Osteoarthritis (OA) is a degenerative joint disease characterized by the progressive degeneration of articular cartilage, leading to pain, stiffness, and loss of joint function. The pathogenesis of OA involves multiple factors, including increased intracellular reactive oxygen species (ROS), enhanced chondrocyte apoptosis, and disturbances in cartilage matrix metabolism. These processes contribute to the breakdown of the extracellular matrix (ECM) and the loss of cartilage integrity, ultimately resulting in joint damage and dysfunction. RNA interference (RNAi) therapy has emerged as a promising approach for the treatment of various diseases, including hATTR and acute hepatic porphyria. By harnessing the natural cellular machinery for gene silencing, RNAi allows for the specific inhibition of target genes involved in disease pathogenesis. In the context of OA, targeting key molecules such as matrix metalloproteinase-13 (MMP13), which plays a critical role in cartilage degradation, holds great therapeutic potential.

Conclusion

In summary, the injectable hydrogel containing siMMP13, endowed with anti-ROS and anti-apoptotic properties, may represent an effective therapeutic strategy for osteoarthritis in the future.

### Supplied information:
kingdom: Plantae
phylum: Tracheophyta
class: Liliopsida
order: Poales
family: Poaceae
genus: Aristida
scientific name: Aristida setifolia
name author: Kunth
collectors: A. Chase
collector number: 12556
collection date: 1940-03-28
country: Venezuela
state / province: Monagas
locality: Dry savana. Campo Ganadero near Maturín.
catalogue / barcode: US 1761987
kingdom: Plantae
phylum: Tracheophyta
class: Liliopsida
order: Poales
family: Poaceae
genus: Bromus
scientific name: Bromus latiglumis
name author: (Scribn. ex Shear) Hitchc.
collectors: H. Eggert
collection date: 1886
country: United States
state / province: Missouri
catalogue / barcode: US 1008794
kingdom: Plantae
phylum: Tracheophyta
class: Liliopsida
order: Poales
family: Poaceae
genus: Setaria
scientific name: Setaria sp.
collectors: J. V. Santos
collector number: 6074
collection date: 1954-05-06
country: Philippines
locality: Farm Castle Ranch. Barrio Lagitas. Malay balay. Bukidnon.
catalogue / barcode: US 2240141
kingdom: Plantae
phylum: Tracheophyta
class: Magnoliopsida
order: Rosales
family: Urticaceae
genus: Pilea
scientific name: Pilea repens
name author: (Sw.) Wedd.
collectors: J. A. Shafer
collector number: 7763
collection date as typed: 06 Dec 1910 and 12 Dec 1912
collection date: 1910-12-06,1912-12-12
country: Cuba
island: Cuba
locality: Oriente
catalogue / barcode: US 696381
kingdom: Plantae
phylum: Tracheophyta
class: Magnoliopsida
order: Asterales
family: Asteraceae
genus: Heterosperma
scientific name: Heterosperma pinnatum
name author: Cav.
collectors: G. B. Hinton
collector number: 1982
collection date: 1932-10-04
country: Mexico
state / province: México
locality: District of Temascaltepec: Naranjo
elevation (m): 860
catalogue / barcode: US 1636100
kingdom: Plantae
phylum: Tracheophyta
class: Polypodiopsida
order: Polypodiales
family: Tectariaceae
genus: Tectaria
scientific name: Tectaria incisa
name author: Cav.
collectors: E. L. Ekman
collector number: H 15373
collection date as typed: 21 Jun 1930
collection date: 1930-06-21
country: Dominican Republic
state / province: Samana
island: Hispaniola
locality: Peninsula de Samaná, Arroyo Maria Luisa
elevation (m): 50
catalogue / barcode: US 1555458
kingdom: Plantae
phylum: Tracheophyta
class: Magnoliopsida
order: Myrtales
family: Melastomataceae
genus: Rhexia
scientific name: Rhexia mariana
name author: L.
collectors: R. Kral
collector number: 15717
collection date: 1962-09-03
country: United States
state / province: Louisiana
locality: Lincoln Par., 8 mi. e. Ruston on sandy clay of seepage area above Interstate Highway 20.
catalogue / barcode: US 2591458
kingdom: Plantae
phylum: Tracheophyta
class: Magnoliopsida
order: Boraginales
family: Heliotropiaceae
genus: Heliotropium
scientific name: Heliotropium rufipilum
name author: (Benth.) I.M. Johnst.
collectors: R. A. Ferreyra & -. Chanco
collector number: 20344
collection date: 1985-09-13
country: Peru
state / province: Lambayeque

### Your assignment:
For each statement, say yes or no according to the osteoarthritis text, and quote the words that decide it. 1. RNA interference therapy is named as an approach for acute hepatic porphyria. 2. MMP13 is described as protecting cartilage from breakdown. 3. The conclusion presents the siMMP13 hydrogel as a proven current treatment for osteoarthritis.

### Expected answer:
1. Yes: "including hATTR and acute hepatic porphyria"
2. No: "plays a critical role in cartilage degradation"
3. No: "may represent an effective therapeutic strategy for osteoarthritis in the future"